An Introduction To Income Tax

Posted by Articles Point on Sunday, August 19, 2012

Income should be in money or money worth- Any type of monetary receipt which is deserved from any source or sources of income is called income. It is not necessary that the income is received in money. If it is received in kind or in the form of perquisites, it will be treated as income provided it can be measured in terms of money.

The sources of earnings should be definite- If any receipt is derived from some definite source of earnings, then it shall be treated as income, otherwise not. Receipt must be covered by any head of income to be considered as source of earnings otherwise it shall not be treated as a source of income.

Revenue should come from outside- Income must always come from outside nobody can receive revenue from himself. Thus excess of revenue over expenditures in a club in which the revenue comes through the subscription from members only cannot be considered as income of the club, because the excess is not the receipt from outside but it is from the club itself.

Regularity of profits is not essential- Generally the income is received monthly or in quarterly basis. But it is not necessary that the earnings should be received regularly. Amount received in one lump-sum may also be treated as income.  For example receipt of gratuity there is no regularity in the earnings of lottery, gambling etc. but such receipts are taxable as income.

Returns becomes taxable on the basic of accumulation- If an assessee has earned a profits or has got a right to receive the revenue it would be treated his income, it does not matter that the assessee has received it or not till the end of the year. For ex. a private college paid salary of February and March-2011 to its employees in the month of April-2011. Thus the salary of February and March-2011 will be taxable as income of previous year 2010-11, but it is received by the employee in April 2011 i.e. in previous year of 2011-12.

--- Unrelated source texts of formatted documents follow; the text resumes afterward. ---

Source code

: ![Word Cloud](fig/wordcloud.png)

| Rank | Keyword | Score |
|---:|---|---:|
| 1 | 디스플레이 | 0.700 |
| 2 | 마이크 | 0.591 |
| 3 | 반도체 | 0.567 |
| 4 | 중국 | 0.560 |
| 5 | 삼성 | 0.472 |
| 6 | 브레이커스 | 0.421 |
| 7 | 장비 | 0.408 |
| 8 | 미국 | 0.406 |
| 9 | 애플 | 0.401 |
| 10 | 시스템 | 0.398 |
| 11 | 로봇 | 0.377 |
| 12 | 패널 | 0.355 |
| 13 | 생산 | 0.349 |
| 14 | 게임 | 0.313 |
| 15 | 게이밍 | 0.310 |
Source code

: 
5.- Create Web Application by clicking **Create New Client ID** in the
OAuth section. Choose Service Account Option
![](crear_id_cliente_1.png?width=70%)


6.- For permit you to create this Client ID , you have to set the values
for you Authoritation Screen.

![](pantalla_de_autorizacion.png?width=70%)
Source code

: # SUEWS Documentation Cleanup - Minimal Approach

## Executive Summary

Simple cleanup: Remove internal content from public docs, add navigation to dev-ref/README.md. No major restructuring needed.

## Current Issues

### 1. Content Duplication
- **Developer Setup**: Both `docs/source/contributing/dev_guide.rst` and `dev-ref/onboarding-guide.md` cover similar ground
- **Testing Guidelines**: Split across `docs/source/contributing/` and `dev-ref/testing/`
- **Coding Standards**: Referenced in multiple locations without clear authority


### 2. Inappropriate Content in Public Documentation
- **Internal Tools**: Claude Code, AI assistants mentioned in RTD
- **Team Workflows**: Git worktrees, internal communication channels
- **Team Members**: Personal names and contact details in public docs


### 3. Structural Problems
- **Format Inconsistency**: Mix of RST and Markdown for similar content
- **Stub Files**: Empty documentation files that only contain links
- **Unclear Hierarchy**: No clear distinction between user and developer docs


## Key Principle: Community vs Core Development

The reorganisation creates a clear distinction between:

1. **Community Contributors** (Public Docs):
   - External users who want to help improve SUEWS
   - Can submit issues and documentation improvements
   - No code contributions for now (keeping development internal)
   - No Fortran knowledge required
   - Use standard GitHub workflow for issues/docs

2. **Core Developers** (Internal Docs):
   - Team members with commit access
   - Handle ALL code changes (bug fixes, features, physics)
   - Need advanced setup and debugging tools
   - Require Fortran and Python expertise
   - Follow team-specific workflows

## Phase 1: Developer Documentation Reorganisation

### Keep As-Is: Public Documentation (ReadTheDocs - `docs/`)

Application of income is income while diversion of income is not income- If in any transaction an income is received by the assesses and after that he utilizes that income voluntarily in discharging an obligation, it is called application of income and it would be taxable in the hands of assessee. But in any transaction an income is received by a person for transferring it to some other person, then it is called the diversion of income and such amount shall not be treated as income of assessee.